Travis made the motion at the September meeting that, in short, charged the superintendent, board chair and the high school site-based decision making council to collaborate on where the prom would be held, given that student supervision and reasonable safety at the chosen venue could be provided. Stevens seconded the motion and all members voted in favor of it. Carden was absent from the September meeting.
Chenoweth directed the board that it does need to be the entity signing the lease agreement with the chosen venue, which indirectly still allows the board to say yes or no to any suggested location.
Dunaway and Day told the board they already had parents volunteering to chaperone prom, and that they were confident that student safety would be a major priority, no matter what location was chosen.
Some parents did show up to the September board meeting to voice their opinions on the matter. Parent Amy Lashley said that although she would prefer that the prom not be held in downtown Louisville, she did believe the location should be the students’ choice.

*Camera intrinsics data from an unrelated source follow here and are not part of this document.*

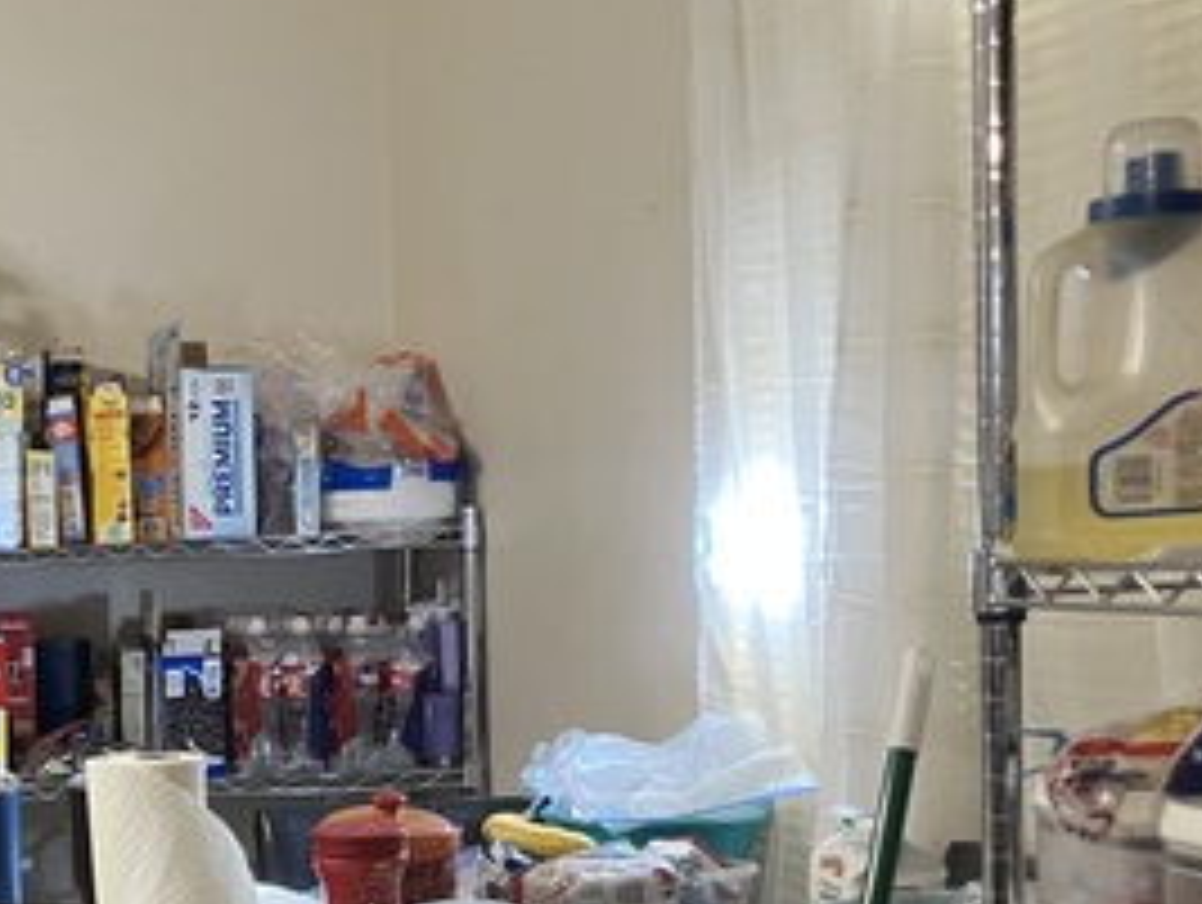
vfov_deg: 21.6
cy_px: 769
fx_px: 2330
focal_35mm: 67
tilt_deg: -5.4
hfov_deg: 27.7
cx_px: 81
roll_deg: +2.4
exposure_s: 1/60
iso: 320
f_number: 1.8
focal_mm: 3.99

“Personally, I don’t think the gym is large enough for the class that we have this year,” Lashley said. “It should be whatever the majority of the students want.”
Parent Mary Browning said she assisted with prom cleanup last year, and that it was overwhelming for the few volunteers who participated.
“I know that when we went to tear it down there were less than 10 sets of parents that were there to tear it down,” Browning said. “You do not have the parent involvement, you honestly don’t have the student involvement.”
High school faculty member and long-time prom coordinator Roxanne Perry said she was giving up the task because it was so overwhelming and she had become “burnt out” with the daunting task. She said it was difficult to find volunteers to help set up and tear down the decorations in the gym, and that the gym was fast becoming too small for the event.
“It’s been a wonderful tradition,” Perry said. “I just think it’s time for that change. I just think it’s time to have it away from here.”
The issue will come before the board again when it is time for it to enter into a lease agreement with the chosen venue. A definite location has not yet been selected.